EXERCISE GOAL → Rewrite the infrastructure bonds guide from "Infrastructure Bonds Guide" to "6,180 from this year.", putting "salaried people" in place of "taxpayers".

Skip to main content

Infrastructure Bonds Guide

 

 

Infrastructure bonds are the talk of the town. Most taxpayers are happy that they have one more avenue to save taxes from this year. Till last year, they could invest only Rs 1 lakh and save tax of Rs 30,900 if they were in the highest tax bracket under Section 80C of the Income Tax Act. However, from this year, investors can invest an additional Rs 20,000 in infrastructure bonds under Section 80CCF.

In effect, people in the highest tax bracket (30.9%) can now save an additional Rs 6,180 from this year.

From 2010-11, the finance minister has created a win-win situation both for infrastructure financiers as well as investors. Investors can invest an additional Rs 20,000 in infrastructure bonds under Section 80CCF, while infrastructure finance companies can raise funds for five years and 10 years through this process, which can be used to fund long-term infrastructure projects across various sectors.

 

Infrastructure bonds are not new to Indian investors. These bonds existed till 2005, when Section 88 of the Income Tax Act, 1961 was in force. Infrastructure bonds were offered by financial institutions such as ICICI and IDBI, and had a lock-in period of three years. Investors could invest Rs 1 lakh under Section 88 in those days, but it was structured differently. You could invest Rs 30,000 in infrastructure bonds and Rs 70,000 in other tax-saving instruments like equity-linked saving schemes (ELSS), Public Provident Fund (PPF) and National Savings Certificates (NSC) to claim tax benefit. Alternatively, you also had the option to invest the entire Rs 1 lakh in infrastructure bonds. However, Section 88 was done away in the budget for 2005-06 and Section 80C was introduced.

Under the new section, an investor could claim deduction up to Rs 1 lakh by investing in any of the instruments. However, somehow infrastructure bonds did not figure in the list. Realising the increasing focus on infrastructure, the finance minister introduced infrastructure under Section 80CCF in his last budget.

 

IFCI, IDFC and L&T Infra have been some of the first to offer the new breed of bonds. Power Finance Corporation (PFC) and Life Insurance Corporation (LIC) are expected to join the list soon. IFCI was a private placement issue and mopped up Rs 50 crore, according to distributors. IDFC Infrastructure Bonds was the first public offering that closed on October 22. Larsen & Toubro Infra issue is open to subscription till November 2.

Essentially, non-banking finance companies, classified as infrastructure finance companies by the Reserve Bank of India (RBI), can issue these bonds. Though IDFC's first issue has closed for subscription, the institution has indicated that it may raise as much as Rs 3,400 crore through the issue of bonds during this financial year. It is likely that IDFC could come up with at least a couple of more offerings before the end of the financial year.

 

However, according to experts, investors seem to be waiting for more issues before the financial year-end. With bond issues of SBI and mega IPO of Coal India, investors were short of cash and a lot of them decided to invest in the latter half of the financial year. The interest offered by these bonds could be another reason for the low participation. The IDFC and L&T Infra issues offered 7.5-8.0%, varying marginally on account of buyback and listing options.

DATA RECORDS →

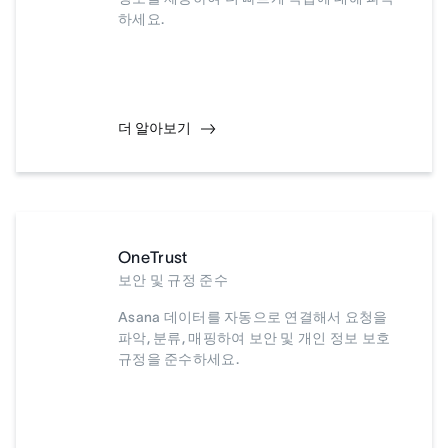
하세요.
더 알아보기
OneTrust
보안 및 규정 준수
Asana 데이터를 자동으로 연결해서 요청을
파악, 분류, 매핑하여 보안 및 개인 정보 보호
규정을 준수하세요.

OUTPUT BELOW →
Infrastructure Bonds Guide

 

 

Infrastructure bonds are the talk of the town. Most salaried people are happy that they have one more avenue to save taxes from this year. Till last year, they could invest only Rs 1 lakh and save tax of Rs 30,900 if they were in the highest tax bracket under Section 80C of the Income Tax Act. However, from this year, investors can invest an additional Rs 20,000 in infrastructure bonds under Section 80CCF.

In effect, people in the highest tax bracket (30.9%) can now save an additional Rs 6,180 from this year.